C’est que de nouveaux incidents ne feront qu’attiser la poussée de sectarisme, fruit de dizaines d’années d’oppression. L’ombre d’un Baas au pouvoir quarante années durant continue de planer sur la vie de tous les jours, même si les Irakiens commencent à s’habituer à l’absence des fantômes du passé. Certes, les exhortations des chefs religieux autant que les appels à la raison des leaders politiques feront beaucoup pour prévenir une détérioration de la situation. Encore faudrait-il qu’une solution soit enfin trouvée à la crise dans laquelle l’Irak se trouve plongé depuis la malencontreuse expédition américaine engagée en mars 2003 (trois ans déjà !). Ce qui est loin, pour l’heure, d’être le cas. Et ce n’est pas des GI, avec leurs gros rangers, leur artillerie lourde et leur balourdise notoire, pas plus que des politiciens de Washington, le regard braqué sur la prochaine échéance électorale, que viendra la solution – si tant est qu’il y en ait une. Depuis l’époque de Noury as-Saïd, on devinait déjà un pays peu mûr pour une démocratie à l’occidentale, ou même à la Haroun al-Rachid. La main du parti unique a été bien trop lourde et a prétendu bien trop longtemps légiférer au profit d’une seule secte. Ce n’est pas en établissant l’emprise d’une autre secte que l’on pourra instaurer une équité politique acceptable par toutes les parties.
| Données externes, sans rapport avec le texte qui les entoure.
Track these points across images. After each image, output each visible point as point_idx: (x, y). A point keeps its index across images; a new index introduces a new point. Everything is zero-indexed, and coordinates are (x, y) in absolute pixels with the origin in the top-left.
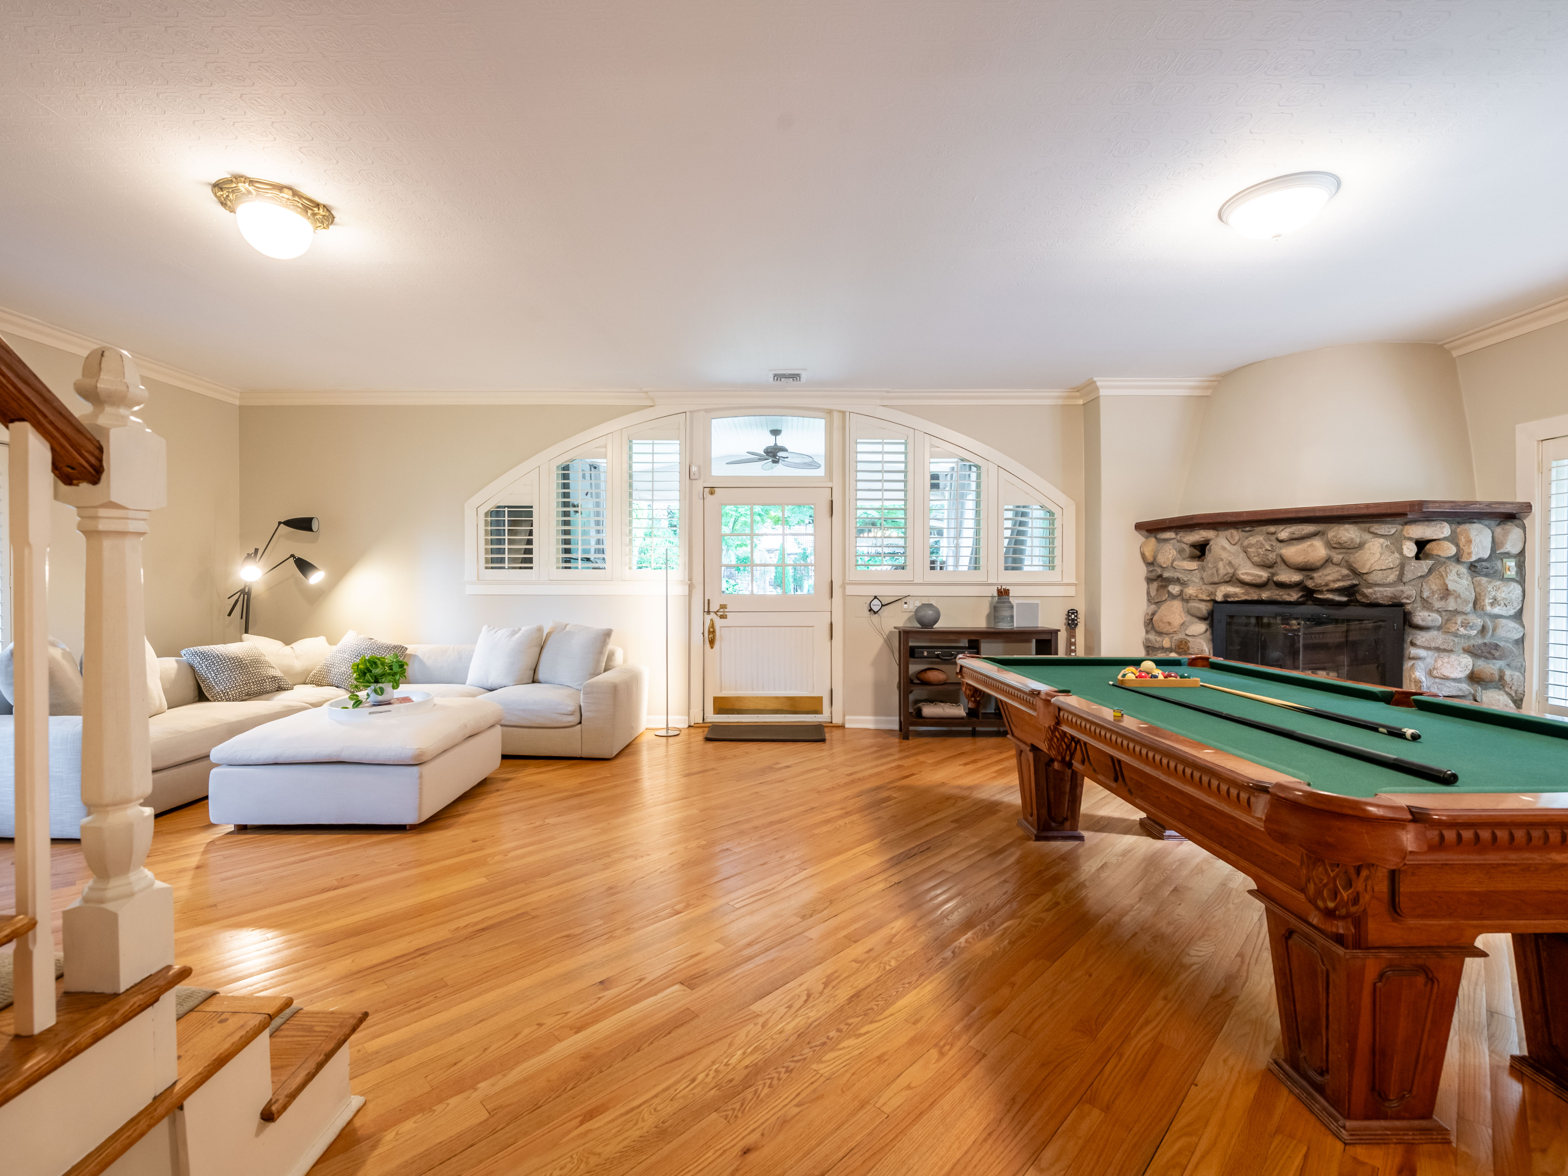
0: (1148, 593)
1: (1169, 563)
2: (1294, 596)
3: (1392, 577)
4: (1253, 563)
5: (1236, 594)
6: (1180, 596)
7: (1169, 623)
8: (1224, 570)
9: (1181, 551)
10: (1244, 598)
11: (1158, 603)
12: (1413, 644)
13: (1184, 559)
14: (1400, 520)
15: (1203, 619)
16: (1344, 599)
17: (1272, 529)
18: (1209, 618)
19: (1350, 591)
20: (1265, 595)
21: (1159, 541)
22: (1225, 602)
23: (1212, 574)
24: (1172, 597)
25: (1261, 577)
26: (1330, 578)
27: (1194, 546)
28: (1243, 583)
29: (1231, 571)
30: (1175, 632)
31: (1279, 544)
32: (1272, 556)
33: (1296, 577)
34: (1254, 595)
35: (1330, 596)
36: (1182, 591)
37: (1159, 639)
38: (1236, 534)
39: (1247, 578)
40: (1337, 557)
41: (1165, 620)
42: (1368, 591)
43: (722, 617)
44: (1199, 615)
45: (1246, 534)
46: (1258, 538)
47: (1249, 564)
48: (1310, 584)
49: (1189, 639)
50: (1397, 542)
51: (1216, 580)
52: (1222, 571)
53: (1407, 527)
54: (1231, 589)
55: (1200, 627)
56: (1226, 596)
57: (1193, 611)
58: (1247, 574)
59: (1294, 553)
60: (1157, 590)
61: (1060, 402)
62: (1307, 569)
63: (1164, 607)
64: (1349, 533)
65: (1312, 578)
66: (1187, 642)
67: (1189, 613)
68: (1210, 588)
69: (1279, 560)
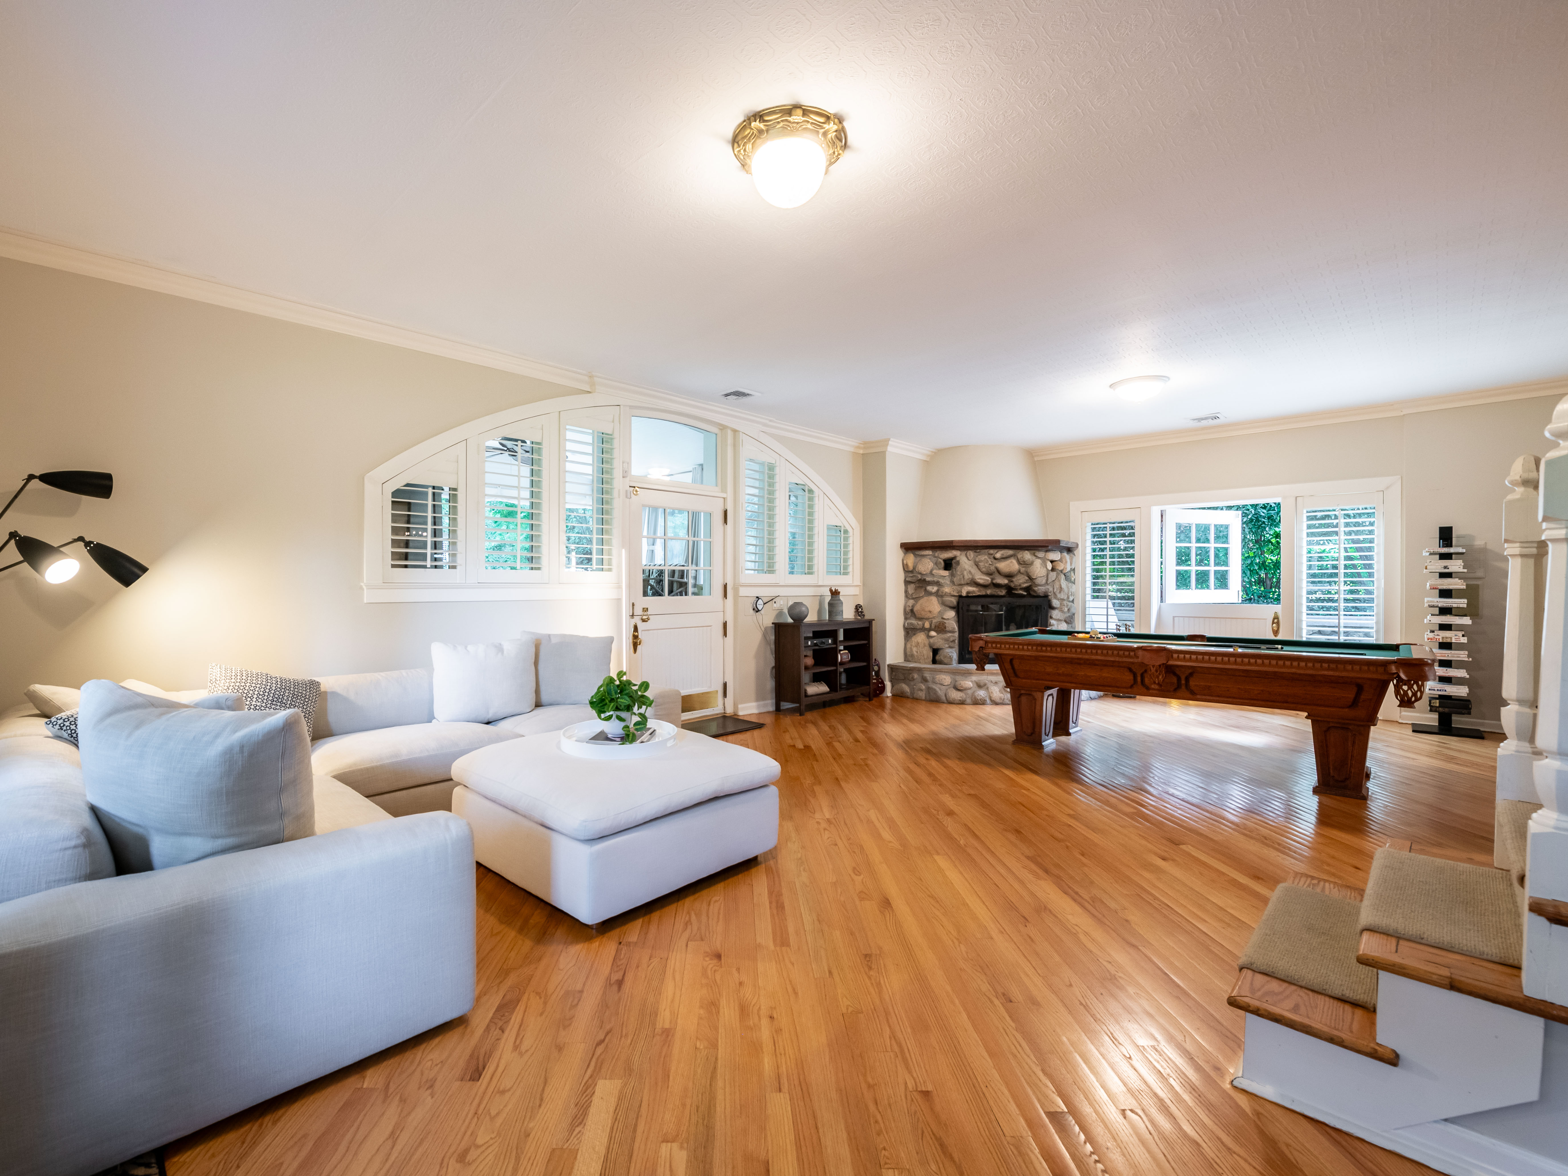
0: (906, 592)
1: (928, 571)
2: (1003, 592)
3: (1044, 581)
4: (982, 572)
5: (974, 592)
6: (937, 594)
7: (930, 612)
8: (967, 577)
9: (936, 564)
10: (978, 594)
11: (916, 599)
12: (1051, 618)
13: (939, 569)
14: (1045, 549)
15: (952, 608)
16: (1025, 593)
17: (992, 551)
18: (957, 608)
19: (1027, 589)
20: (989, 592)
21: (915, 555)
22: (967, 597)
23: (960, 579)
24: (930, 594)
25: (988, 580)
26: (1021, 581)
27: (945, 561)
28: (977, 584)
29: (971, 577)
30: (934, 618)
31: (995, 561)
32: (992, 568)
33: (1006, 581)
34: (983, 592)
35: (1021, 592)
36: (938, 590)
37: (920, 623)
38: (971, 554)
39: (981, 582)
40: (1023, 570)
41: (927, 609)
42: (1036, 589)
43: (644, 621)
44: (951, 605)
45: (976, 554)
46: (984, 558)
47: (980, 573)
48: (1012, 585)
49: (945, 621)
50: (1044, 560)
51: (963, 582)
52: (966, 577)
53: (1047, 553)
54: (971, 589)
55: (952, 614)
56: (968, 593)
57: (948, 603)
58: (980, 579)
59: (1003, 566)
60: (916, 590)
61: (852, 450)
62: (1009, 576)
63: (921, 601)
64: (1027, 556)
65: (1012, 581)
66: (944, 624)
67: (943, 604)
68: (958, 588)
69: (995, 570)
Il y a aussi l’omniprésence de l’or noir qui attise des convoitises d’autant plus difficiles à satisfaire qu’il est présent dans les zones à prédominance kurde ou chiite, où l’on prétend répartir les redevances suivant un système de quotas incompréhensible, sinon pour ses bénéficiaires. Quoi d’autre ? Oh, beaucoup d’éléments, comme l’existence à la frontière nord-ouest d’une Turquie en proie à un prurit atavique dès lors qu’il s’agit des Kurdes, à la frontière nord-est d’un Iran à l’inquiétant prosélytisme et qui s’apprête à frapper à la porte du club atomique.
Avouons que le mélange, hautement instable pour l’instant, pourrait très vite se révéler explosif. Pour peu que l’alchimiste yankee continue de le secouer.